-- What this task involves --
Type out all the data below, word for word.

Records from a collection
----------------

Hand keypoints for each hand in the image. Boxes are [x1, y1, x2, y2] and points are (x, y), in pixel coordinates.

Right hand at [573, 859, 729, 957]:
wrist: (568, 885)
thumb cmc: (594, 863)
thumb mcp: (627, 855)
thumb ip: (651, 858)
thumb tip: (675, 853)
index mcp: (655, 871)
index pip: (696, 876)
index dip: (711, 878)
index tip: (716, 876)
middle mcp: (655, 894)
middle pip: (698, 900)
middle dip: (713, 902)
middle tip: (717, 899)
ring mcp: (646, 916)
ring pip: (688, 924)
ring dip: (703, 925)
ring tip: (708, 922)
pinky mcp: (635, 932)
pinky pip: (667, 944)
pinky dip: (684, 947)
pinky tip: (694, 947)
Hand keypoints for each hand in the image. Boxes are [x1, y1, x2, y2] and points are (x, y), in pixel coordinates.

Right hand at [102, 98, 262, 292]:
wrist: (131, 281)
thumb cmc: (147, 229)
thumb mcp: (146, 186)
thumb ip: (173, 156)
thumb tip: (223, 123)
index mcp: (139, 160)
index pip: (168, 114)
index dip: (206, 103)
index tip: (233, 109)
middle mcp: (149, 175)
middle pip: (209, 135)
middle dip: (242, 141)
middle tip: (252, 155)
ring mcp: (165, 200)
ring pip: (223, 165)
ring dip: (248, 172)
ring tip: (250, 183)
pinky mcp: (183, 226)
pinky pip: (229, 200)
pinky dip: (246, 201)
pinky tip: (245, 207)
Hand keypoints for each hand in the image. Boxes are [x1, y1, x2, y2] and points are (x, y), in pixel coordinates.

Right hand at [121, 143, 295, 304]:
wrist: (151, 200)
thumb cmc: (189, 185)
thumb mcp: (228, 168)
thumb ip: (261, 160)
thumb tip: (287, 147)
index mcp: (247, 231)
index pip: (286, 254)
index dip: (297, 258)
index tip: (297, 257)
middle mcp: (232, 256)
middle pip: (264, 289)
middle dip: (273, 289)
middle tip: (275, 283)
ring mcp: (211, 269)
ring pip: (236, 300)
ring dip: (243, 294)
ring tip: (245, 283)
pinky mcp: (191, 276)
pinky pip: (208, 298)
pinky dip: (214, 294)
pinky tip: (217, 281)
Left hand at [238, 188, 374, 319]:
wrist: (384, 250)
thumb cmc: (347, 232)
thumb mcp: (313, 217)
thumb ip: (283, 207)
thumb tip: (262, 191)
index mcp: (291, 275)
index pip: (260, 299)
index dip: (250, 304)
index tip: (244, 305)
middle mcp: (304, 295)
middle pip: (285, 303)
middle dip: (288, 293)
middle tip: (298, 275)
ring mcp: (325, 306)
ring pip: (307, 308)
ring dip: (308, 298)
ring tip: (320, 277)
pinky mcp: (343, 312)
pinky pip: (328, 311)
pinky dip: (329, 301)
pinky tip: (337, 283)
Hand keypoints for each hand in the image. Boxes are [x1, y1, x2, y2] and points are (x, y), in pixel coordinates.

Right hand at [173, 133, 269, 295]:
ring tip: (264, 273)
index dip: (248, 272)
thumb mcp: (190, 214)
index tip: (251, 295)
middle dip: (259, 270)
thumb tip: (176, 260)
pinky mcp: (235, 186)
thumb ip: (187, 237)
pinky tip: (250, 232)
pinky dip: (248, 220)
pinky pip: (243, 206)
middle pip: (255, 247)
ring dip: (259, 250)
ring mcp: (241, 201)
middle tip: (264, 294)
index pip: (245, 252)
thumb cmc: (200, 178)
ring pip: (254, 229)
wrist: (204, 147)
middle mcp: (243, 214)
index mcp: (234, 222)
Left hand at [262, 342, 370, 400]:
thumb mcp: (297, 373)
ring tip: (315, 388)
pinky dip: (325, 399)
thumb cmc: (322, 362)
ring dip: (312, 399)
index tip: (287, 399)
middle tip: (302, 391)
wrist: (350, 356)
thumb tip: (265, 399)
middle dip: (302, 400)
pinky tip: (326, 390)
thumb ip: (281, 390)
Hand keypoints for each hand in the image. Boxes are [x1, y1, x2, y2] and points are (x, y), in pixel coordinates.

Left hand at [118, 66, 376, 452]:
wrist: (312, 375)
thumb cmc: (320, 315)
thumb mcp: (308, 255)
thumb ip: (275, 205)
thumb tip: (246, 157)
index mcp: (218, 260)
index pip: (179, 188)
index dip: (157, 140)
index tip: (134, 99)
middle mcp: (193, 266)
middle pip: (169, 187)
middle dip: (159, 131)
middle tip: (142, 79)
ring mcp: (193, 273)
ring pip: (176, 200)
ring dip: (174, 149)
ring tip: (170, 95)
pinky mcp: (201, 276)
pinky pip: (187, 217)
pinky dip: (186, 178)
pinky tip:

----------------

-- Exercise output --
Hand keypoints for each hand in the image. Boxes are [x1, y1, x2, y2] and points are (x, y), in pixel coordinates.

Right hand at [573, 859, 729, 957]:
wrist: (568, 885)
thumb cmc: (594, 863)
thumb mcp: (627, 855)
thumb ip: (651, 858)
thumb tip: (675, 853)
index mcp: (655, 871)
index pip: (696, 876)
index dip: (711, 878)
index tip: (716, 876)
middle mcp: (655, 894)
middle pip: (698, 900)
middle dip: (713, 902)
middle tip: (717, 899)
ring mcp: (646, 916)
ring pip: (688, 924)
ring dip: (703, 925)
ring tip: (708, 922)
pinky mcp: (635, 932)
pinky pip: (667, 944)
pinky dip: (684, 947)
pinky tip: (694, 947)
Hand keypoints for each hand in the image. Boxes are [x1, y1, x2, y2] and points are (x, y), in pixel coordinates.

Right hand at [102, 98, 262, 292]:
wrist: (131, 281)
thumb cmc: (147, 229)
thumb mcp: (146, 186)
thumb ip: (173, 156)
thumb tip: (223, 123)
index mcp: (139, 160)
index pip: (168, 114)
index dip: (206, 103)
index tip: (233, 109)
middle mcp: (149, 175)
middle pip: (209, 135)
middle dip: (242, 141)
middle tip: (252, 155)
ring mcp: (165, 200)
ring pip: (223, 165)
ring dip: (248, 172)
ring tip: (250, 183)
pinky mcp: (183, 226)
pinky pip: (229, 200)
pinky dip: (246, 201)
pinky tip: (245, 207)
Hand keypoints for each hand in the image. Boxes are [x1, y1, x2, y2] and points are (x, y), in pixel coordinates.

Right hand at [121, 143, 295, 304]:
wrist: (151, 200)
thumb cmc: (189, 185)
thumb mcp: (228, 168)
thumb ip: (261, 160)
thumb tip: (287, 147)
index mcp: (247, 231)
index pip: (286, 254)
index dip: (297, 258)
index tip: (297, 257)
middle mcp: (232, 256)
middle pip: (264, 289)
middle dip: (273, 289)
middle tip: (275, 283)
ring mcp: (211, 269)
ring pip: (236, 300)
ring dip: (243, 294)
ring tip: (245, 283)
pinky mcp: (191, 276)
pinky pip: (208, 298)
pinky dip: (214, 294)
pinky tip: (217, 281)
Left hand at [238, 188, 374, 319]:
wrist: (384, 250)
thumb cmc: (347, 232)
thumb mcp: (313, 217)
thumb ip: (283, 207)
thumb tip: (262, 191)
index mcp: (291, 275)
index pip: (260, 299)
index dip: (250, 304)
index tip: (244, 305)
middle mcp: (304, 295)
middle pip: (285, 303)
middle dip: (288, 293)
middle tip: (298, 275)
ring mcp: (325, 306)
ring pip: (307, 308)
ring dip: (308, 298)
ring tip: (320, 277)
pinky mcp: (343, 312)
pinky pip: (328, 311)
pinky dip: (329, 301)
pinky tip: (337, 283)
Hand keypoints for each hand in the image. Boxes are [x1, y1, x2, y2] and points are (x, y), in pixel coordinates.

Right hand at [173, 133, 269, 295]:
ring tip: (264, 273)
index dip: (248, 272)
thumb mcp: (190, 214)
index tip: (251, 295)
middle dip: (259, 270)
thumb tip: (176, 260)
pinky mcp: (235, 186)
thumb ip: (187, 237)
pinky tip: (250, 232)
pinky dip: (248, 220)
pinky pip: (243, 206)
middle pip: (255, 247)
ring dip: (259, 250)
ring mcp: (241, 201)
middle tip: (264, 294)
index pip: (245, 252)
thumb cmc: (200, 178)
ring pip: (254, 229)
wrist: (204, 147)
middle mcp: (243, 214)
index mcp: (234, 222)
Left hand at [262, 342, 370, 400]:
thumb mcp: (297, 373)
ring tip: (315, 388)
pinky dip: (325, 399)
thumb cmc: (322, 362)
ring dip: (312, 399)
index tip: (287, 399)
middle tip: (302, 391)
wrist: (350, 356)
thumb tip: (265, 399)
middle dip: (302, 400)
pinky tip: (326, 390)
thumb ip: (281, 390)
Hand keypoints for each hand in the image. Boxes are [x1, y1, x2, y2] and points are (x, y), in pixel coordinates.

Left hand at [118, 66, 376, 452]:
wrist: (312, 375)
thumb cmc: (320, 315)
thumb mcp: (308, 255)
thumb ip: (275, 205)
thumb tip: (246, 157)
index mcp: (218, 260)
index pip: (179, 188)
index dip: (157, 140)
index tip: (134, 99)
middle mcp: (193, 266)
middle pip: (169, 187)
middle dip: (159, 131)
middle tip: (142, 79)
ring mcp: (193, 273)
ring pip: (176, 200)
ring dip: (174, 149)
ring tip: (170, 95)
pinky mcp: (201, 276)
pinky pip: (187, 217)
pinky dip: (186, 178)
pinky tip:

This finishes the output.